The Toronto International Film Festival has announced two world premieres for its 27th outing: Peter Kosminsky's White Oleander, starring Robin Wright Penn, Michelle Pfeiffer and Renee Zellwegger, and writer-director Brad Silberling's Moonlight Mile, starring Dustin Hoffman, Susan Sarandon and Holly Hunter. Atom Egoyan's Ararat will open the festival, which runs Sept. 5-14.

A $17m female ensemble piece adapted from the best-selling novel by Janet Fitch, Oleander is the first film to reach screen from the co-financing arrangement between LA-based Pandora Cinema and Warner Bros. It tells the story of a teenage girl (Alison Lohman) who finds an surrogate parent after her mother (Pfeiffer) is sent to prison for murdering a man using the poison from oleander flowers. Warner has the film for North America while Pandora, a division of Gaylord Films, is handling international.

Moonlight Mile is the first personal feature from Silberling, who has previously directed straight-forward studio fare like City Of Angels and Caspar. He scripted and produced this mordant comedy about a bereaved fiance (Jake Glyllenhaal) who must tell his would-have-been inlaws (Hoffman and Sarandon) that he has already found a new love in his life.
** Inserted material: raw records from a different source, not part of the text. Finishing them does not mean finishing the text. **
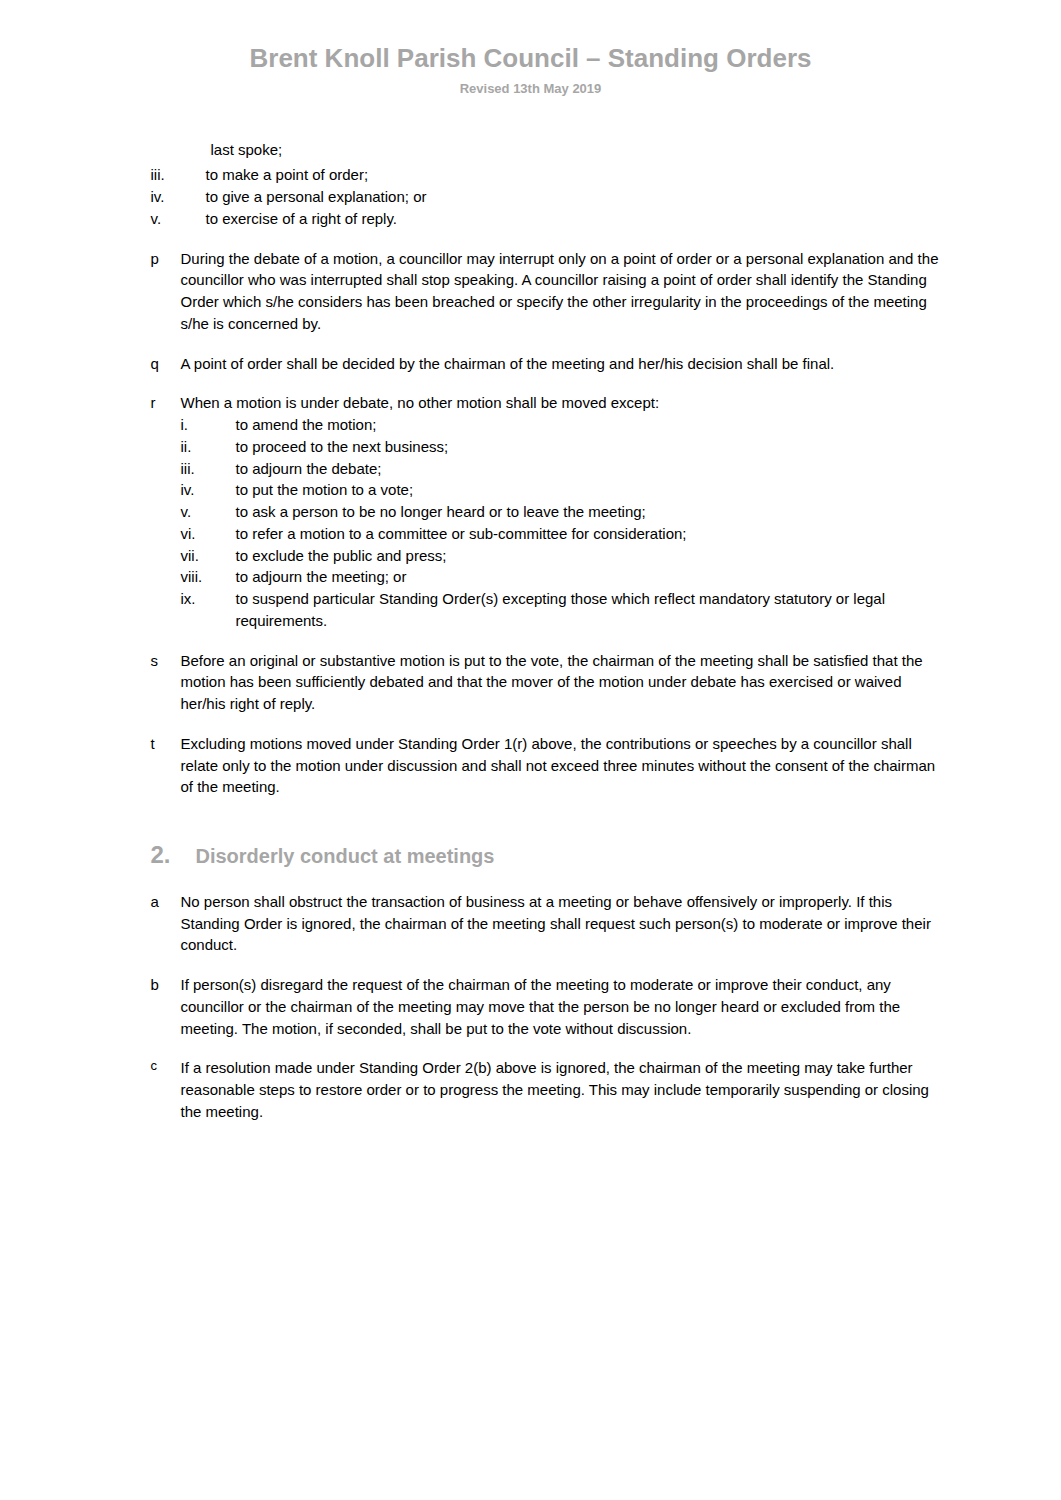Brent Knoll Parish Council – Standing Orders
Revised 13th May 2019
last spoke;
iii. to make a point of order;
iv. to give a personal explanation; or
v. to exercise of a right of reply.
p
During the debate of a motion, a councillor may interrupt only on a point of order or a personal explanation and the councillor who was interrupted shall stop speaking. A councillor raising a point of order shall identify the Standing Order which s/he considers has been breached or specify the other irregularity in the proceedings of the meeting s/he is concerned by.
q
A point of order shall be decided by the chairman of the meeting and her/his decision shall be final.
r
When a motion is under debate, no other motion shall be moved except:
i. to amend the motion;
ii. to proceed to the next business;
iii. to adjourn the debate;
iv. to put the motion to a vote;
v. to ask a person to be no longer heard or to leave the meeting;
vi. to refer a motion to a committee or sub-committee for consideration;
vii. to exclude the public and press;
viii. to adjourn the meeting; or
ix. to suspend particular Standing Order(s) excepting those which reflect mandatory statutory or legal requirements.
s
Before an original or substantive motion is put to the vote, the chairman of the meeting shall be satisfied that the motion has been sufficiently debated and that the mover of the motion under debate has exercised or waived her/his right of reply.
t
Excluding motions moved under Standing Order 1(r) above, the contributions or speeches by a councillor shall relate only to the motion under discussion and shall not exceed three minutes without the consent of the chairman of the meeting.
2. Disorderly conduct at meetings
a
No person shall obstruct the transaction of business at a meeting or behave offensively or improperly. If this Standing Order is ignored, the chairman of the meeting shall request such person(s) to moderate or improve their conduct.
b
If person(s) disregard the request of the chairman of the meeting to moderate or improve their conduct, any councillor or the chairman of the meeting may move that the person be no longer heard or excluded from the meeting. The motion, if seconded, shall be put to the vote without discussion.
c
If a resolution made under Standing Order 2(b) above is ignored, the chairman of the meeting may take further reasonable steps to restore order or to progress the meeting. This may include temporarily suspending or closing the meeting.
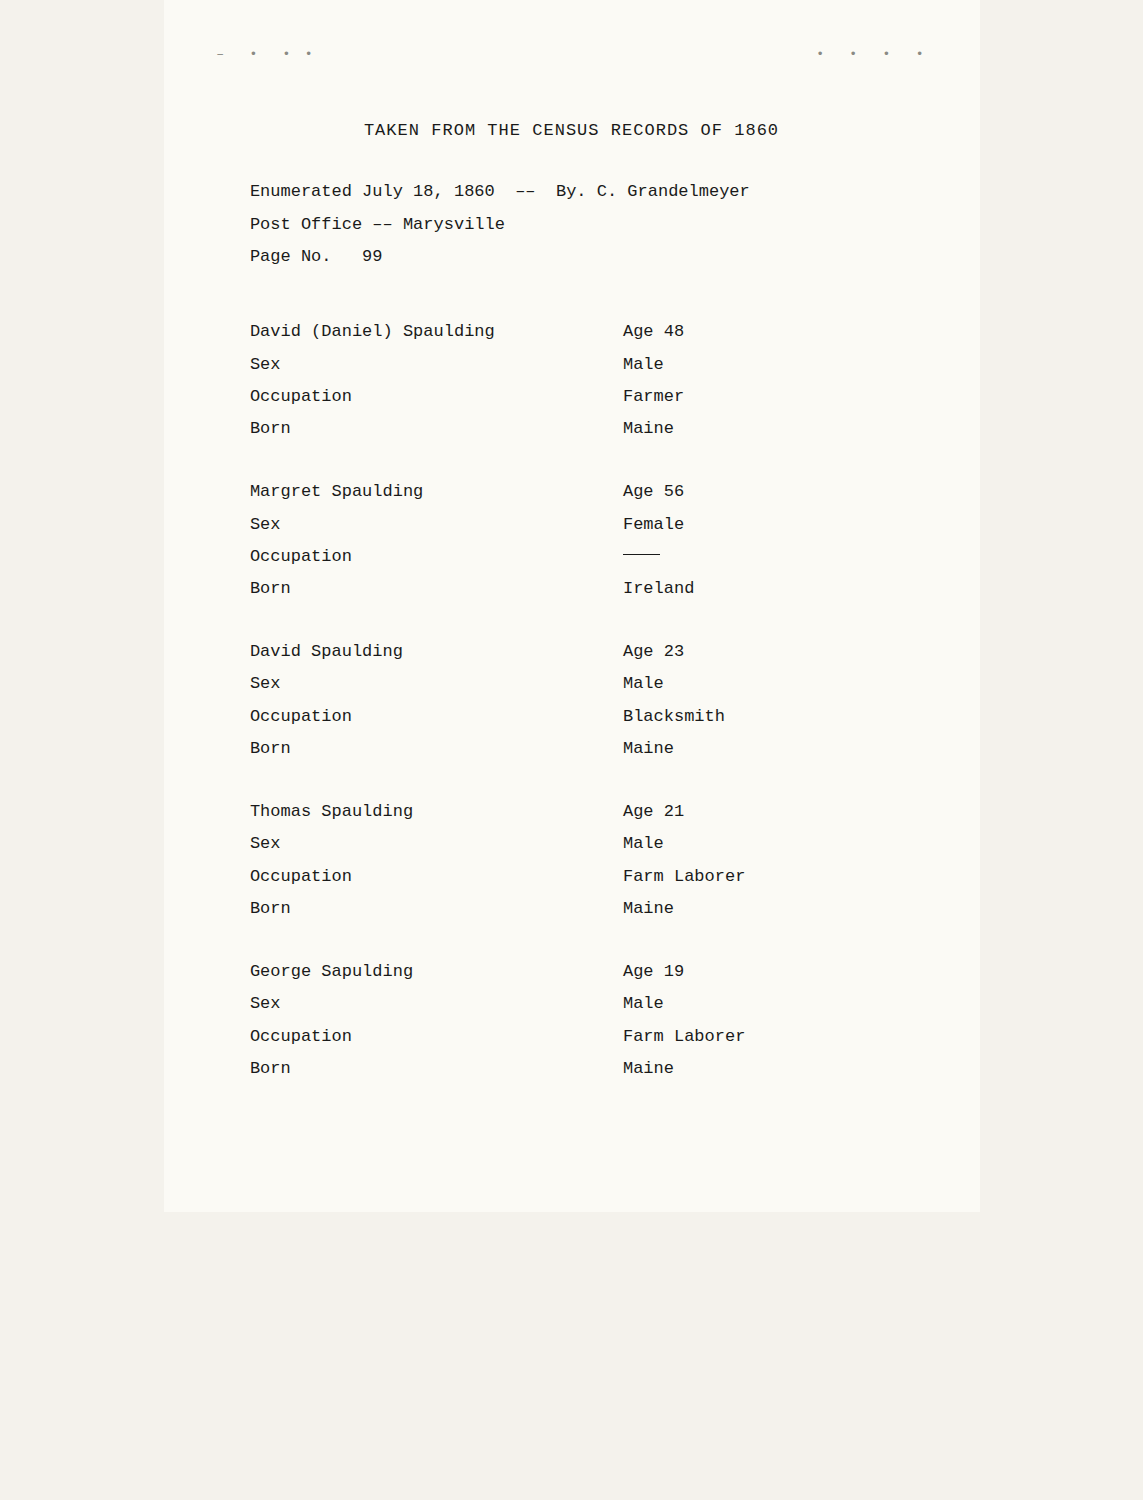– • • • • • • •
Taken from the Census Records of 1860
Enumerated July 18, 1860 –– By. C. Grandelmeyer
Post Office –– Marysville
Page No. 99
David (Daniel) Spaulding
Age 48
Sex
Male
Occupation
Farmer
Born
Maine
Margret Spaulding
Age 56
Sex
Female
Occupation
Born
Ireland
David Spaulding
Age 23
Sex
Male
Occupation
Blacksmith
Born
Maine
Thomas Spaulding
Age 21
Sex
Male
Occupation
Farm Laborer
Born
Maine
George Sapulding
Age 19
Sex
Male
Occupation
Farm Laborer
Born
Maine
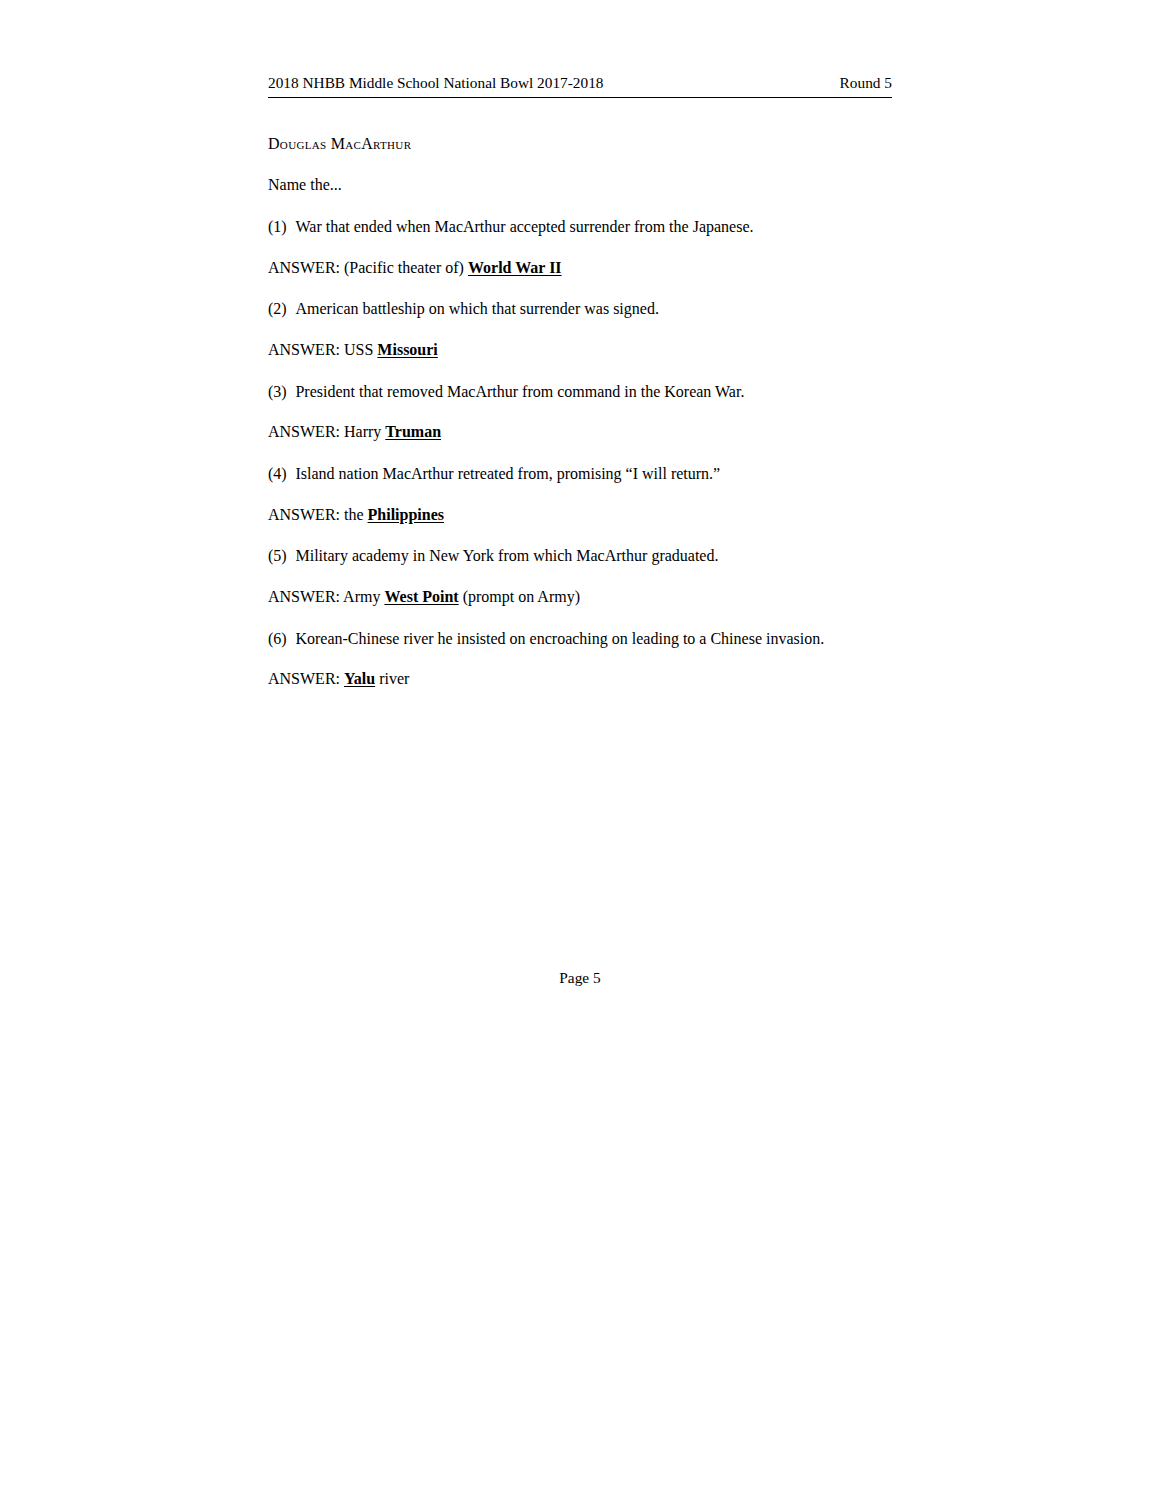2018 NHBB Middle School National Bowl 2017-2018
Round 5
Douglas MacArthur
Name the...
(1) War that ended when MacArthur accepted surrender from the Japanese.
ANSWER: (Pacific theater of) World War II
(2) American battleship on which that surrender was signed.
ANSWER: USS Missouri
(3) President that removed MacArthur from command in the Korean War.
ANSWER: Harry Truman
(4) Island nation MacArthur retreated from, promising “I will return.”
ANSWER: the Philippines
(5) Military academy in New York from which MacArthur graduated.
ANSWER: Army West Point (prompt on Army)
(6) Korean-Chinese river he insisted on encroaching on leading to a Chinese invasion.
ANSWER: Yalu river
Page 5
Two Cannes competitors will join Egoyan's Ararat in making their North American debuts at the festival: David Cronenberg's Spider, the UK-Canadian co-production, and Chihwaseon, from South Korean filmmaker Im Kwon-taek, who shared the prize for best director at Cannes. The biopic of the 19th century artist-hero will be the centrepiece of the festival's spotlight on South Korea.